To identify, characterize and summarize patient-targeted interventions on improving the uptake of colorectal cancer genetic evaluation for at-risk individuals and enhancing their informed decision making.
Six electronic databases (PubMed, CINAHL, Web of Science, Embase, PsycINFO, and Cochrane library) were searched to identify eligible clinical trials from each database’s inception to March 25, 2020. The reference lists of the included studies and reviews were checked for additional articles.
Studies were screened and independently appraised by two reviewers using the standardized critical appraisal checklist for randomized controlled trials and quasi-experimental studies from the Joanna Briggs Institute. The results were tabulated and reported in descriptive format.
Based on the inclusion criteria, 8 articles satisfied the inclusion criteria and were included. The studies examined patient-targeted intervention strategies related to risk assessment, education, and decision aids. Outcomes included (1) informed decisions regarding microsatellite instability testing, (2) informed decisions concerning genetic testing, (3) genetic counselling and testing. Most of the included studies revealed that interventions had positive effects on the uptake of colorectal cancer genetic evaluation for at-risk individuals and their informed decision making.
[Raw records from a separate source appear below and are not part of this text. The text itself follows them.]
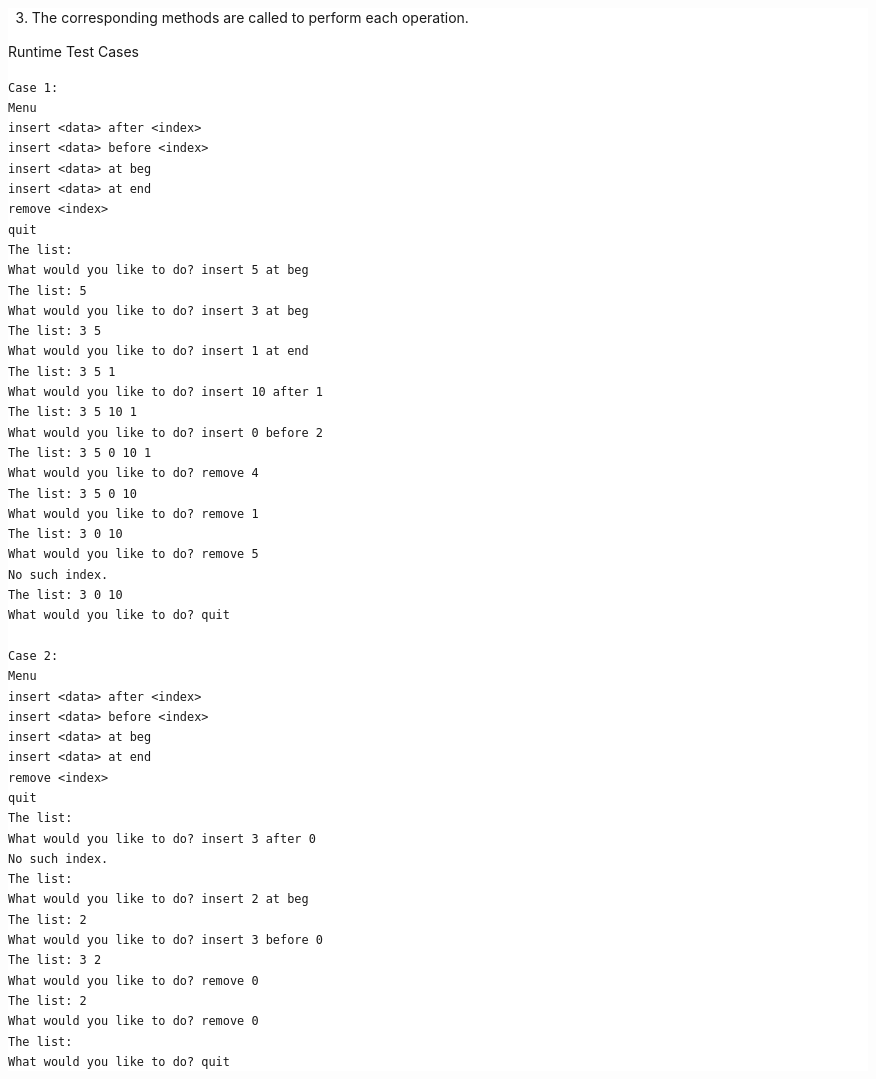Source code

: 3. The corresponding methods are called to perform each operation.

Runtime Test Cases
```
Case 1:
Menu
insert <data> after <index>
insert <data> before <index>
insert <data> at beg
insert <data> at end
remove <index>
quit
The list: 
What would you like to do? insert 5 at beg
The list: 5 
What would you like to do? insert 3 at beg
The list: 3 5 
What would you like to do? insert 1 at end
The list: 3 5 1 
What would you like to do? insert 10 after 1
The list: 3 5 10 1 
What would you like to do? insert 0 before 2
The list: 3 5 0 10 1 
What would you like to do? remove 4
The list: 3 5 0 10 
What would you like to do? remove 1
The list: 3 0 10 
What would you like to do? remove 5
No such index.
The list: 3 0 10 
What would you like to do? quit
 
Case 2:
Menu
insert <data> after <index>
insert <data> before <index>
insert <data> at beg
insert <data> at end
remove <index>
quit
The list: 
What would you like to do? insert 3 after 0
No such index.
The list: 
What would you like to do? insert 2 at beg
The list: 2 
What would you like to do? insert 3 before 0
The list: 3 2 
What would you like to do? remove 0
The list: 2 
What would you like to do? remove 0
The list: 
What would you like to do? quit
 ```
There were few studies included in this review, and the results were inconsistent. Based on this review, the conclusion cannot be made that interventions for risk assessment, education, and decision aids have positive effects on the uptake of colorectal cancer genetic evaluation for at-risk individuals and their informed decision making. However, to our knowledge, this is the first systematic review to summarize the effectiveness of patient-targeted interventions to inform decision making and improve uptake of colorectal cancer genetic evaluation for at-risk individuals. This review provides important evidence for related topics. Future studies with rigorous designs are recommended. Nurses have a crucial role in personalized health care. The involvement of nurses in collaboration with all the stakeholders in the development, implementation and evaluation of cancer genetic screening programs to improve genetic referral of individual at risk.